DFID wades into local aquaculture with £60,000 investment

Officials at yesterday’s ceremony (from left to right) Chairman of NAAG Beni Sankar, Chief Fisheries Officer Nigel Dharamalall, Agriculture Minister Robert Persaud and British High Commissioner Fraser Wheeler.

The UK-based Department for International Develop-ment (DFID) is partnering with the local aquaculture sector by providing breeding stock of tilapia, in an attempt to diversify and improve the local sector.

Officials at yesterday’s ceremony (from left to right) Chairman of NAAG Beni Sankar, Chief Fisheries Officer Nigel Dharamalall, Agriculture Minister Robert Persaud and British High Commissioner Fraser Wheeler.
Officials at yesterday’s ceremony (from left to right) Chairman of NAAG Beni Sankar, Chief Fisheries Officer Nigel Dharamalall, Agriculture Minister Robert Persaud and British High Commissioner Fraser Wheeler.

At a simple handing over ceremony yesterday, British High Commissioner Fraser Wheeler said that the partnership will see tilapia fingerlings being brought into the country to make a difference in local aquaculture, particularly by diversifying the sector.

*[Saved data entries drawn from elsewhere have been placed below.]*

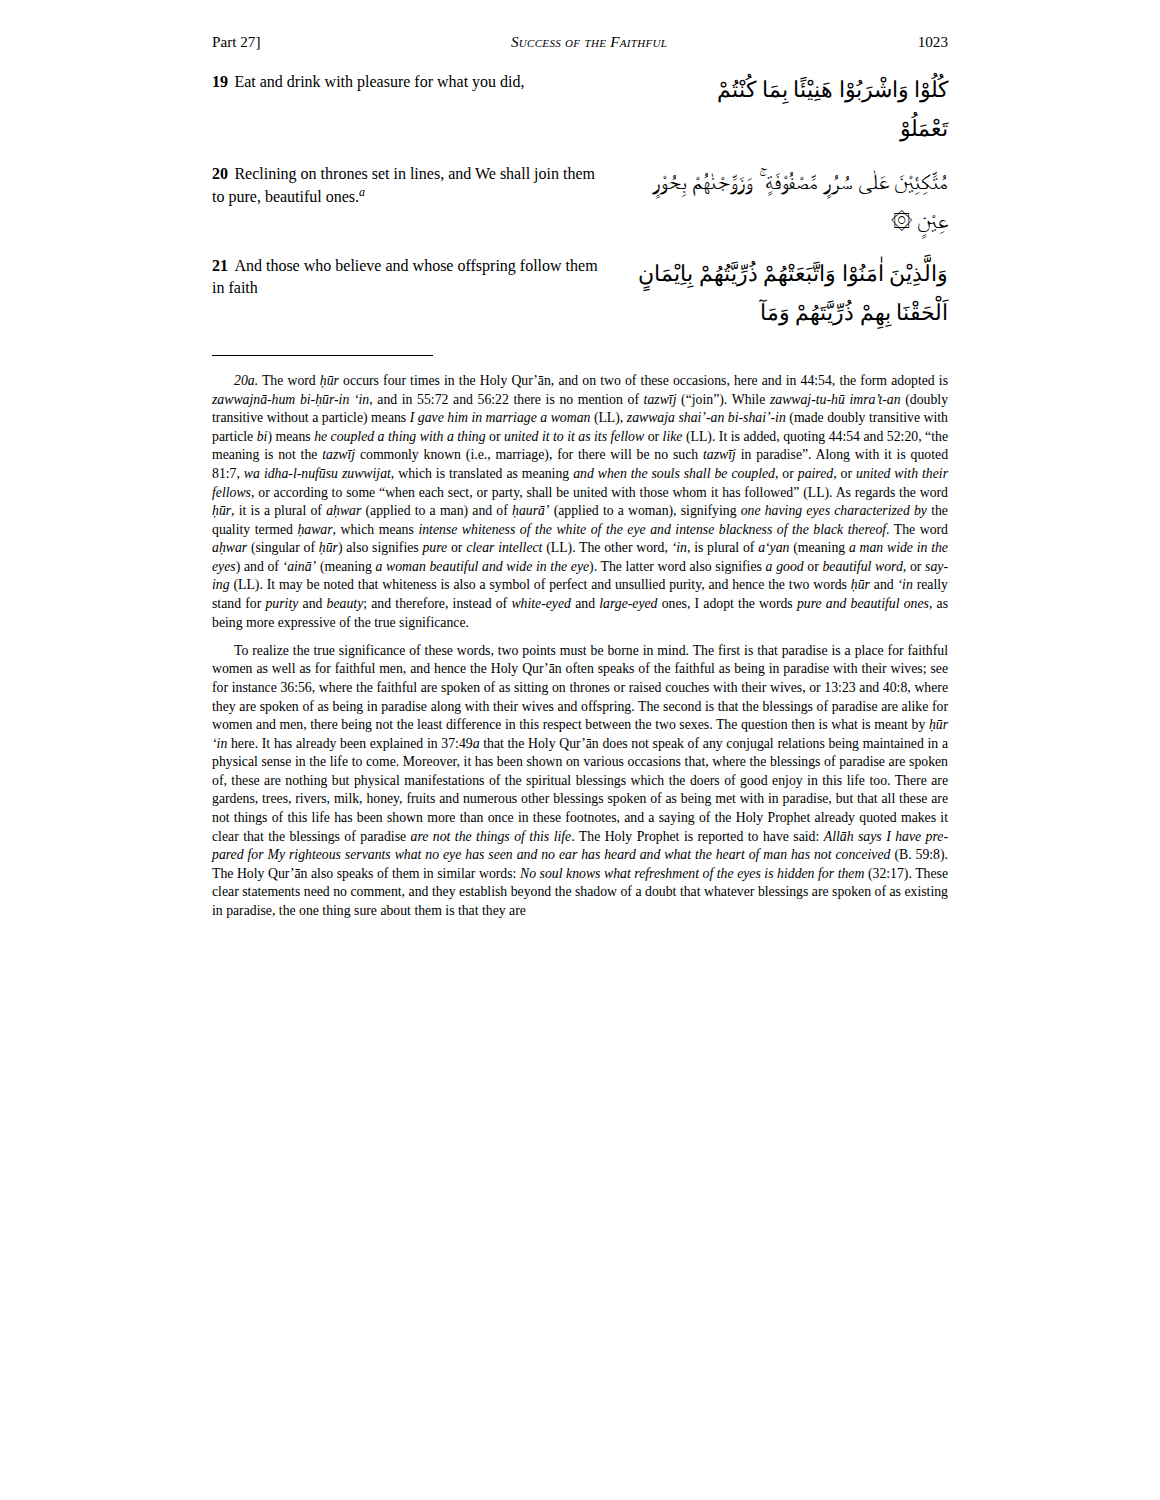Part 27] Success of the Faithful 1023
19 Eat and drink with pleasure for what you did,
كُلُوْا وَاشْرَبُوْا هَنِيْئًا بِمَا كُنْتُمْ تَعْمَلُوْنَۙ
20 Reclining on thrones set in lines, and We shall join them to pure, beautiful ones.a
مُتَّكِئِيْنَ عَلٰى سُرُرٍ مَّصْفُوْفَةٍ ۚ وَزَوَّجْنٰهُمْ بِحُوْرٍ عِيْنٍ ۞
21 And those who believe and whose offspring follow them in faith
وَالَّذِيْنَ اٰمَنُوْا وَاتَّبَعَتْهُمْ ذُرِّيَّتُهُمْ بِاِيْمَانٍ اَلْحَقْنَا بِهِمْ ذُرِّيَّتَهُمْ وَمَآ
20a. The word ḥūr occurs four times in the Holy Qur’ān, and on two of these occasions, here and in 44:54, the form adopted is zawwajnā-hum bi-ḥūr-in ‘in, and in 55:72 and 56:22 there is no mention of tazwīj (“join”). While zawwaj-tu-hū imra’t-an (doubly transitive without a particle) means I gave him in marriage a woman (LL), zawwaja shai’-an bi-shai’-in (made doubly transitive with particle bi) means he coupled a thing with a thing or united it to it as its fellow or like (LL). It is added, quoting 44:54 and 52:20, “the meaning is not the tazwīj commonly known (i.e., marriage), for there will be no such tazwīj in paradise”. Along with it is quoted 81:7, wa idha-l-nufūsu zuwwijat, which is translated as meaning and when the souls shall be coupled, or paired, or united with their fellows, or according to some “when each sect, or party, shall be united with those whom it has followed” (LL). As regards the word ḥūr, it is a plural of aḥwar (applied to a man) and of ḥaurā’ (applied to a woman), signifying one having eyes characterized by the quality termed ḥawar, which means intense whiteness of the white of the eye and intense blackness of the black thereof. The word aḥwar (singular of ḥūr) also signifies pure or clear intellect (LL). The other word, ‘in, is plural of a‘yan (meaning a man wide in the eyes) and of ‘ainā’ (meaning a woman beautiful and wide in the eye). The latter word also signifies a good or beautiful word, or saying (LL). It may be noted that whiteness is also a symbol of perfect and unsullied purity, and hence the two words ḥūr and ‘in really stand for purity and beauty; and therefore, instead of white-eyed and large-eyed ones, I adopt the words pure and beautiful ones, as being more expressive of the true significance.
To realize the true significance of these words, two points must be borne in mind. The first is that paradise is a place for faithful women as well as for faithful men, and hence the Holy Qur’ān often speaks of the faithful as being in paradise with their wives; see for instance 36:56, where the faithful are spoken of as sitting on thrones or raised couches with their wives, or 13:23 and 40:8, where they are spoken of as being in paradise along with their wives and offspring. The second is that the blessings of paradise are alike for women and men, there being not the least difference in this respect between the two sexes. The question then is what is meant by ḥūr ‘in here. It has already been explained in 37:49a that the Holy Qur’ān does not speak of any conjugal relations being maintained in a physical sense in the life to come. Moreover, it has been shown on various occasions that, where the blessings of paradise are spoken of, these are nothing but physical manifestations of the spiritual blessings which the doers of good enjoy in this life too. There are gardens, trees, rivers, milk, honey, fruits and numerous other blessings spoken of as being met with in paradise, but that all these are not things of this life has been shown more than once in these footnotes, and a saying of the Holy Prophet already quoted makes it clear that the blessings of paradise are not the things of this life. The Holy Prophet is reported to have said: Allāh says I have prepared for My righteous servants what no eye has seen and no ear has heard and what the heart of man has not conceived (B. 59:8). The Holy Qur’ān also speaks of them in similar words: No soul knows what refreshment of the eyes is hidden for them (32:17). These clear statements need no comment, and they establish beyond the shadow of a doubt that whatever blessings are spoken of as existing in paradise, the one thing sure about them is that they are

This partnership will see the DFID investing a sum of £60,000, which Wheeler said will generate an expected income of US$70 million over a five-year period.

Meanwhile, Agriculture Minister Robert Persaud expressed his gratitude for this donation and applauded the High Commission for its continued support for agriculture.

Persaud said that the British High Commission has also helped in the rearing of Texel sheep locally, a fact that Wheeler also alluded to.

Persaud explained that some areas in the country have already been demarcated specifically to cater for aquaculture related activities and he hoped the land will be properly utilized towards the expansion and improvement of this sector.

Beni Sankar, the chairman of the National Aquaculture Association of Guyana (NAAG), also expressed gratitude for the donation saying that it may have been overdue but used the old adage that “it was better late than never.” He said the NAAG was striving hard to improve the country’s aquaculture and was hoping that by 2015 the sector would reach unprecedented heights and become the chief revenue earner in the country.

The DFID is the part of the UK Government that manages Britain’s aid to poor countries and works to get rid of extreme poverty.